All Consuming


Items mandys consumed in…

June, 2008



  1. Tuesday 10
    0812968859

    Finished consuming…
    The Bone Woman — 3 people

    Worth consuming!


  2. Saturday 21
    0140247602

    Finished consuming…
    Season of Blood — 5 people

    Worth consuming!


Entries about these items

    0140247602

    Why I recommend "Season of Blood: A Rwandan Journey" — 1 year ago

    WORTH CONSUMING!

    I’ve read several disparaging remarks about Fergal Keane, the author, and his works as a journalist and presenter. People have called him arrogant and narcissistic but I beg to differ. Keane’s account of travelling through a country ungoing genocide and war; his visits to a UN refugee camp in Tanzania and their journey through Burundi to get to government-held areas in the South of Rwanada is written with honesty, sensitivity and insight. Far from “narcissistic”, Keane asks questions of everyone around him and gives a fair amount of insight into the lives of the RPF soldier, Frank Ndore, who escorts them for much of their journey and the Ugandan drivers who risk everything to take them on their journeys. He also asks a fair amount of questions of Interahamwe and government soldiers, giving us a glimpse of their reasoning and the ways in which the evil was perpetuated.

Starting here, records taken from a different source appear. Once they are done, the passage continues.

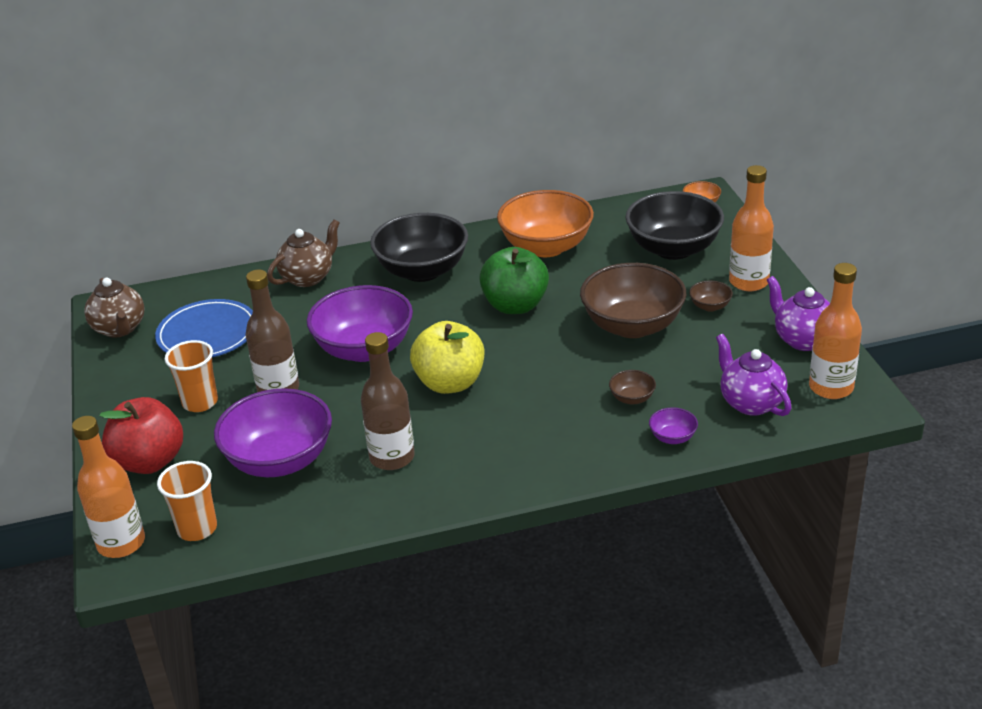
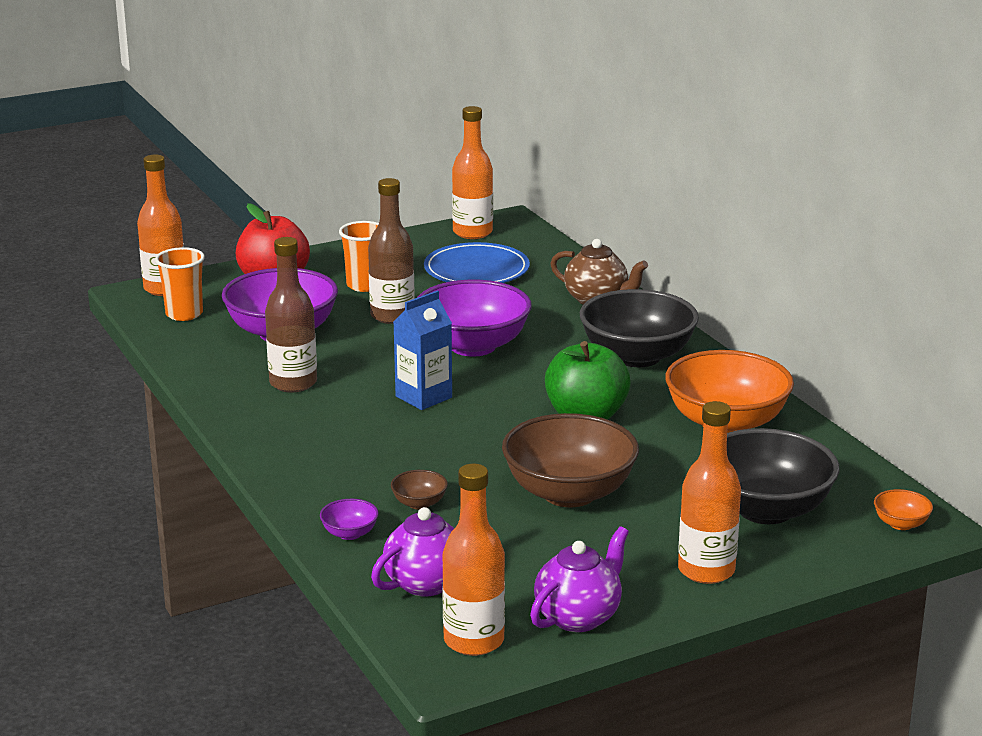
camera: 75 degrees right, 10 degrees down
(120, 329) = (472, 232): brown teapot -> orange bottle
(450, 383) = (423, 397): yellow apple -> blue carton
(710, 306) = (633, 544): brown bowl -> none

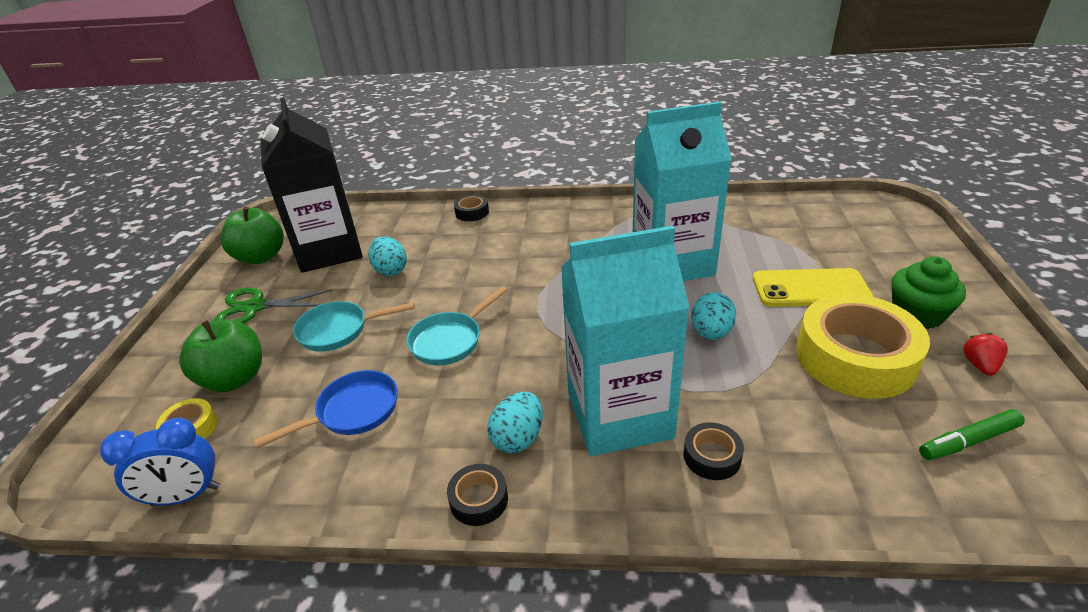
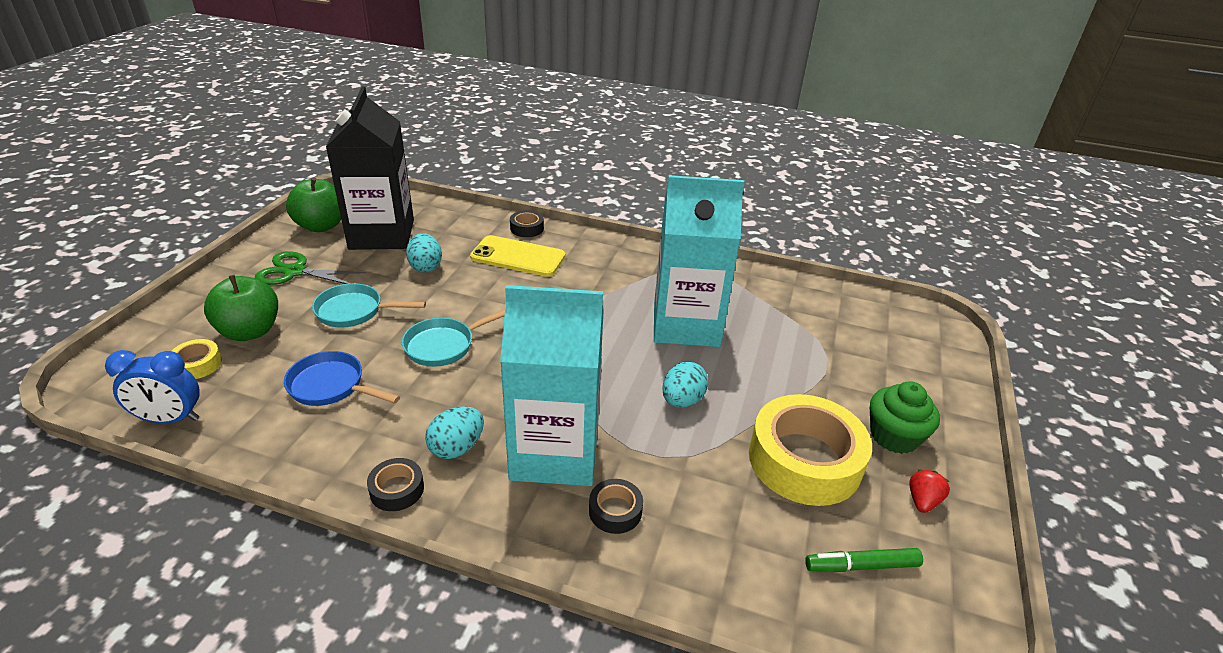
camera: 10 degrees right, 0 degrees up
(352, 412) = (331, 386): blue pan -> blue pan turned 135 degrees counterclockwise
(810, 289) = (804, 384): yellow phone -> yellow phone (518, 257)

    This is the fourth book Ihave read on Rwanda and I have a fifth lined up already. I would start with Left To Tell by Immaculee Ilibagiza or An Ordinary Man by Paul Rusesabagina but I would definitely say this is an important book to read.

    0812968859

    Why I recommend "The Bone Woman: A Forensic Anthropologist's Search for Truth in the Mass Graves of Rwanda, Bosnia, Croatia, and Kosovo" — 1 year ago

    WORTH CONSUMING!

    The Bone Woman is an incredibly well-written and poignant book written by the forensic anthropologist Clea Koff. The author talks about her work on mass graves in Rwanda, Bosnia and Kosovo as part of UN International Criminal Tribunal investigations. It is hard to describe this book – I felt like I have undertaken a very long and exhausting journey. Ms Koff described her surroundings so well I feel as if I actually visited hot, leafy forests in Rwanda and cold, grey landscapes in the Balkans. There were times when I had to put this book down and simply process the information that I was reading. There is something about the human condition whereby we find it hard to imagine mass murder; we find it hard to comprehend the mechanics of taking the life of hundreds of people in one event; we find it hard to imagine that these were once people, to put a human face to the atrocity. In her book, Clea Koff does this for us – she paints a picture whereby the reader is finally able to comprehend and understand.